The lesson is precise. Targeted practice tends to strengthen the targeted skill, and that gain can last far longer than anyone expected from so brief a course. What it does less reliably is spill over into unrelated abilities, the memory training, in particular, faded more than the others. So the fair reading is encouraging and specific: the brain, even in later decades, can learn and hold a trained skill, which is itself a quiet rebuttal to the idea that an older mind is fixed, an idea these stories return to in your brain is still building itself.

An older mind can still learn, and hold what it learns for years.

Putting it to use

The practical version is heartening because the real world is full of training. Reasoning is exercised by strategy games, planning, and puzzles; mental speed by activities that reward quick response. Structured programs can help, and so can the richer demands of a full life: a new language, a musical instrument, a complex hobby, a part-time role that keeps the mind on its toes. The companion to this work, the small habits that hold a mind together, shows how such mental effort pairs with movement and diet to compound the benefit.

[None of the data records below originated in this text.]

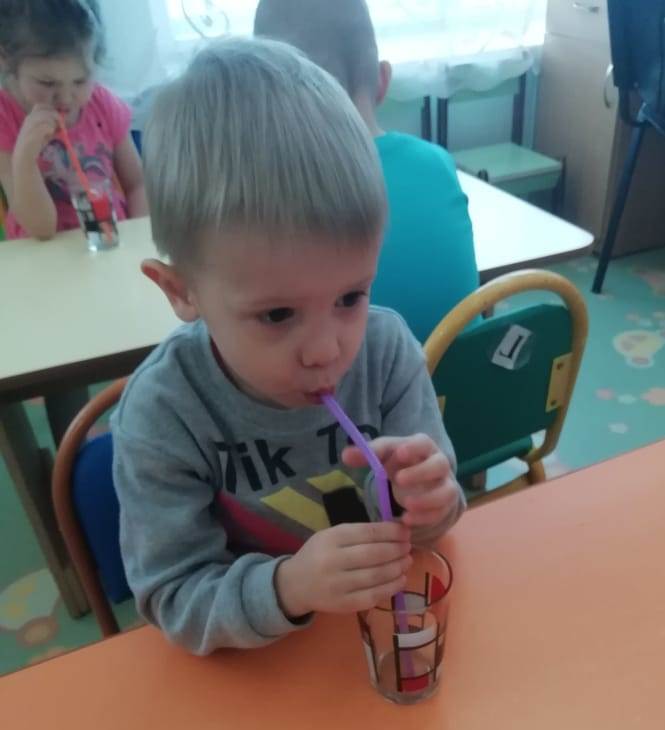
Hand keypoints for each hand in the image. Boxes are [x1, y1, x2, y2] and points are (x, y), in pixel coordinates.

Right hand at [13, 104, 59, 163]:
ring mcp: (30, 125)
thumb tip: (62, 124)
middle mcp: (29, 119)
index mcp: (31, 117)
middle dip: (56, 117)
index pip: (41, 106)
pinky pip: (46, 126)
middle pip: (45, 111)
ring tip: (52, 132)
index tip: (58, 118)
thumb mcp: (44, 134)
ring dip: (53, 124)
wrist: (25, 155)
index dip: (51, 109)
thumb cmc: (35, 144)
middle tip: (61, 126)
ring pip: (46, 118)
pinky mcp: (33, 133)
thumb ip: (52, 128)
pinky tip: (50, 135)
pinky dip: (51, 129)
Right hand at [275, 522, 411, 617]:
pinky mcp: (343, 604)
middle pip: (374, 554)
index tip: (405, 531)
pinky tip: (400, 580)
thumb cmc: (318, 555)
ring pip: (376, 576)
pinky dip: (391, 588)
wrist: (294, 585)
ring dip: (397, 568)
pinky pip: (372, 596)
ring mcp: (337, 585)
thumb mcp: (331, 536)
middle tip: (408, 547)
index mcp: (331, 538)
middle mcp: (332, 561)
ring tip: (407, 561)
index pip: (368, 533)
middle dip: (397, 549)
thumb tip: (395, 530)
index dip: (391, 532)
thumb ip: (359, 533)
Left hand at [342, 434, 459, 529]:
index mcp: (423, 446)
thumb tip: (345, 455)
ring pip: (446, 492)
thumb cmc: (400, 462)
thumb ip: (367, 454)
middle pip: (440, 464)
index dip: (413, 447)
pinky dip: (425, 517)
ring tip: (405, 505)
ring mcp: (445, 485)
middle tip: (398, 479)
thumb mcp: (383, 455)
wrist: (418, 480)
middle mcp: (439, 464)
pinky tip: (406, 520)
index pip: (423, 442)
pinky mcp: (445, 505)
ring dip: (427, 499)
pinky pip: (441, 512)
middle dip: (421, 472)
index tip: (399, 453)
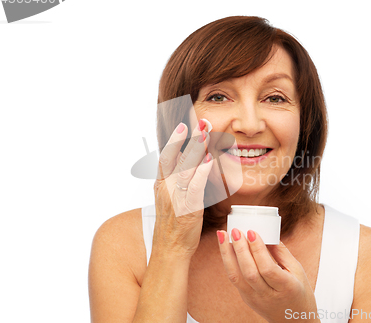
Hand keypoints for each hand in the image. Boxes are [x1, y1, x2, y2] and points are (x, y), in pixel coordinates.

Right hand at [152, 122, 212, 258]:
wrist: (170, 249)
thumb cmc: (174, 223)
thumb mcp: (171, 197)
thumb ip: (177, 179)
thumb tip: (187, 160)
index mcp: (162, 184)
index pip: (167, 156)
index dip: (175, 140)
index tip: (184, 125)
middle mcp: (166, 188)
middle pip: (176, 157)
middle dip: (189, 138)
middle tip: (201, 122)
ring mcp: (176, 198)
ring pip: (185, 169)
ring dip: (196, 150)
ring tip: (205, 133)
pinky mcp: (188, 209)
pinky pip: (194, 187)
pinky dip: (201, 173)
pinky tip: (208, 161)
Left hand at [217, 229, 319, 322]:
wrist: (293, 321)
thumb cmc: (299, 292)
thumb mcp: (298, 270)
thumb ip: (281, 252)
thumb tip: (267, 232)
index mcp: (286, 288)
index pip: (268, 268)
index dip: (258, 250)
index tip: (252, 232)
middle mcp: (268, 296)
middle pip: (249, 272)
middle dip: (240, 249)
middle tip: (235, 230)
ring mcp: (255, 299)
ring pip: (236, 276)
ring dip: (227, 254)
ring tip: (222, 235)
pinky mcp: (246, 298)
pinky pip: (234, 279)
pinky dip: (228, 261)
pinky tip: (225, 247)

The trial’s gains were largely specific to the skills trained and did not transform overall cognition, and how far they translate into preventing dementia is still debated. Brain training is one ally among several, strongest as part of a fuller effort. What stands is a genuinely hopeful result: that an older brain remains a learning brain, that a modest investment of practice can pay back for ten years, and that keeping the mind challenged is time well spent.